Ideas for an artwork can come out of the blue, while mowing the lawn, showering or even in dreams. “I keep a log of these dreams as well as sketches of possible sources of inspiration.”
Shara Wertz is an Arts Educator at Norview High School in Norfolk, VA. Shara primarily paints Hampton Roads landscapes en plein air. She is well recognized for her distinct impasto oil paint applications. Rough textures reflect color and light and highlight primary elements of her mostly daytime scenes. Expressionist painters (notably Van Gogh) was known for his use of impasto techniques to convey feelings and emotion. Using loose, immediate brush strokes and at times, her pallet knife, Shara consistently creates brilliantly resplendent compositions.
James Warwick Jones
James Warwick Jones is a realist painter who captures light, shadow, design and emotion in acrylics and watercolor, focusing on a range of subjects and often including ordinary things transformed by the artist’s eye.
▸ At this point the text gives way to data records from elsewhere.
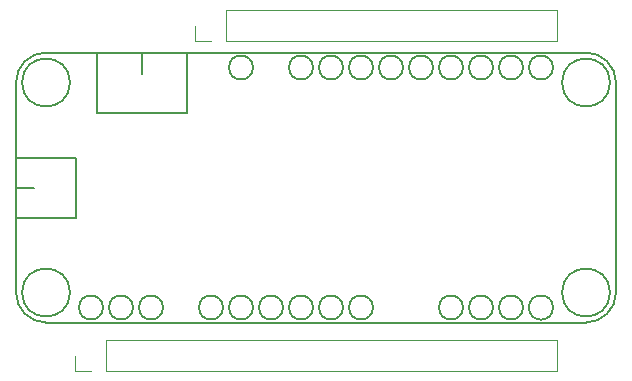
<source format=gto>
G04 #@! TF.GenerationSoftware,KiCad,Pcbnew,(5.1.5-0-10_14)*
G04 #@! TF.CreationDate,2019-12-30T14:06:52-05:00*
G04 #@! TF.ProjectId,FeatherShim,46656174-6865-4725-9368-696d2e6b6963,rev?*
G04 #@! TF.SameCoordinates,Original*
G04 #@! TF.FileFunction,Legend,Top*
G04 #@! TF.FilePolarity,Positive*
%FSLAX46Y46*%
G04 Gerber Fmt 4.6, Leading zero omitted, Abs format (unit mm)*
G04 Created by KiCad (PCBNEW (5.1.5-0-10_14)) date 2019-12-30 14:06:52*
%MOMM*%
%LPD*%
G04 APERTURE LIST*
%ADD10C,0.120000*%
%ADD11C,0.150000*%
G04 APERTURE END LIST*
D10*
X175800000Y-118880000D02*
X175800000Y-116220000D01*
X137640000Y-118880000D02*
X175800000Y-118880000D01*
X137640000Y-116220000D02*
X175800000Y-116220000D01*
X137640000Y-118880000D02*
X137640000Y-116220000D01*
X136370000Y-118880000D02*
X135040000Y-118880000D01*
X135040000Y-118880000D02*
X135040000Y-117550000D01*
X175800000Y-90940000D02*
X175800000Y-88280000D01*
X147800000Y-90940000D02*
X175800000Y-90940000D01*
X147800000Y-88280000D02*
X175800000Y-88280000D01*
X147800000Y-90940000D02*
X147800000Y-88280000D01*
X146530000Y-90940000D02*
X145200000Y-90940000D01*
X145200000Y-90940000D02*
X145200000Y-89610000D01*
D11*
X178282600Y-91897200D02*
X132562600Y-91897200D01*
X132562600Y-114757200D02*
X178282600Y-114757200D01*
X130022600Y-94437200D02*
X130022600Y-112217200D01*
X180822600Y-94437200D02*
X180822600Y-112217200D01*
X180822600Y-94437200D02*
G75*
G03X178282600Y-91897200I-2540000J0D01*
G01*
X178282600Y-114757200D02*
G75*
G03X180822600Y-112217200I0J2540000D01*
G01*
X132562600Y-91897200D02*
G75*
G03X130022600Y-94437200I0J-2540000D01*
G01*
X130022600Y-112217200D02*
G75*
G03X132562600Y-114757200I2540000J0D01*
G01*
X135102600Y-105867200D02*
X130022600Y-105867200D01*
X135102600Y-100787200D02*
X135102600Y-105867200D01*
X130022600Y-100787200D02*
X135102600Y-100787200D01*
X136880600Y-96977200D02*
X144500600Y-96977200D01*
X140690600Y-91897200D02*
X140690600Y-93675200D01*
X136880600Y-96977200D02*
X136880600Y-91897200D01*
X144500600Y-96977200D02*
X144500600Y-91897200D01*
X130022600Y-103327200D02*
X131546600Y-103327200D01*
X134594600Y-94437200D02*
G75*
G03X134594600Y-94437200I-2032000J0D01*
G01*
X134594600Y-112217200D02*
G75*
G03X134594600Y-112217200I-2032000J0D01*
G01*
X180314600Y-112217200D02*
G75*
G03X180314600Y-112217200I-2032000J0D01*
G01*
X180314600Y-94437200D02*
G75*
G03X180314600Y-94437200I-2032000J0D01*
G01*
X137388600Y-113487200D02*
G75*
G03X137388600Y-113487200I-1016000J0D01*
G01*
X139928600Y-113487200D02*
G75*
G03X139928600Y-113487200I-1016000J0D01*
G01*
X142468600Y-113487200D02*
G75*
G03X142468600Y-113487200I-1016000J0D01*
G01*
X147548600Y-113487200D02*
G75*
G03X147548600Y-113487200I-1016000J0D01*
G01*
X150088600Y-113487200D02*
G75*
G03X150088600Y-113487200I-1016000J0D01*
G01*
X152628600Y-113487200D02*
G75*
G03X152628600Y-113487200I-1016000J0D01*
G01*
X155168600Y-113487200D02*
G75*
G03X155168600Y-113487200I-1016000J0D01*
G01*
X157708600Y-113487200D02*
G75*
G03X157708600Y-113487200I-1016000J0D01*
G01*
X160248600Y-113487200D02*
G75*
G03X160248600Y-113487200I-1016000J0D01*
G01*
X167868600Y-113487200D02*
G75*
G03X167868600Y-113487200I-1016000J0D01*
G01*
X170408600Y-113487200D02*
G75*
G03X170408600Y-113487200I-1016000J0D01*
G01*
X172948600Y-113487200D02*
G75*
G03X172948600Y-113487200I-1016000J0D01*
G01*
X175496507Y-113487200D02*
G75*
G03X175496507Y-113487200I-1023907J0D01*
G01*
X150088600Y-93167200D02*
G75*
G03X150088600Y-93167200I-1016000J0D01*
G01*
X155168600Y-93167200D02*
G75*
G03X155168600Y-93167200I-1016000J0D01*
G01*
X157708600Y-93167200D02*
G75*
G03X157708600Y-93167200I-1016000J0D01*
G01*
X160248600Y-93167200D02*
G75*
G03X160248600Y-93167200I-1016000J0D01*
G01*
X162788600Y-93167200D02*
G75*
G03X162788600Y-93167200I-1016000J0D01*
G01*
X165328600Y-93167200D02*
G75*
G03X165328600Y-93167200I-1016000J0D01*
G01*
X167868600Y-93167200D02*
G75*
G03X167868600Y-93167200I-1016000J0D01*
G01*
X170408600Y-93167200D02*
G75*
G03X170408600Y-93167200I-1016000J0D01*
G01*
X172948600Y-93167200D02*
G75*
G03X172948600Y-93167200I-1016000J0D01*
G01*
X175488600Y-93167200D02*
G75*
G03X175488600Y-93167200I-1016000J0D01*
G01*
M02*

</source>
Born in Hampton, VA he studied with Jack Whitney Clinton, Will Barnet, Walter Stuempfig and others at the Pennsylvania Academy of the Fine Arts and graduated from ODU with a BS in Secondary Art Education. After teaching over 47 years and working 36 years in curatorial and programming at the Peninusula Fine Art Center and Charles Taylor Visual Arts Center, he retired as gallery manager in 2018 and continues to teach painting classes at Charles Taylor. James has exhibited in more than 250 exhibitions and won over 200 awards. His work is represented in over 20 public and corporate collections including the Virginia Museum of Fine Arts, Phillip Morris, Portsmouth Museums, Wachovia Bank, CSX Corporation, and the Charles Taylor Visual Arts Center.
Julie Stanton has always been in love with the feeling she gets when she has the opportunity to meet another soul. “That must be why I am naturally drawn to expressionism. I care more about presence than likeness.”
“I make art because there is no other way of spending time that I feel more meaningful.” When Julie creates a portrait, and it transcends into the material world, it comes alive and she feels spiritually satisfied. These works are her progeny that she sends into the future, where she hopes that some part of her soul and the subjects soul will connect to others that see her work.
Theologian and philosopher, Rudolf Otto, convinced Julie that a spiritual realm exists by his explanation of the “numinous.” Julie feels the spiritual realm must be real, because “we are able to sense it in a way that is like no other perception or experience.”
With no formal training, Julie has mastered the ability of capturing emotion. Viewers are transformed into intimate moments in each of her drawings and paintings and often feel as though they too are part of the scene.
A 20 year US Navy Veteran, Julie has always been interested art and began to pursue it as a career about 5 years ago.
After a long hiatus, Katherine Nash returned to working in stained glass again for about the last three years. Due to being forced to live life at a slower pace than norm recently, Katherine has been able to see (and miss) the things that bring her joy and has tried to illustrate in the glass pieces created for this exhibition. Her series is focused on one of her biggest loves – the river. Designs are all based around places near and dear to her heart because she has built so many memories in and around and under them through kayaking. The last three and a half years have been filled with so much adventure, excitement and beauty that it’s been overwhelming for her at times. “I feel like the glass, when the light dances through it just right really reminds me of special moments on the water. I hope to effectively capture and share a little bit of that beauty in my work.”
A Hampton Roads native, Katherine spent much of her early years in Gatlinburg, TN and attributes her love of drawing and painting and anything else art related to time spent there near the Arrowmont School Arts and Crafts. Katherine is an interior designer in Norfolk, VA.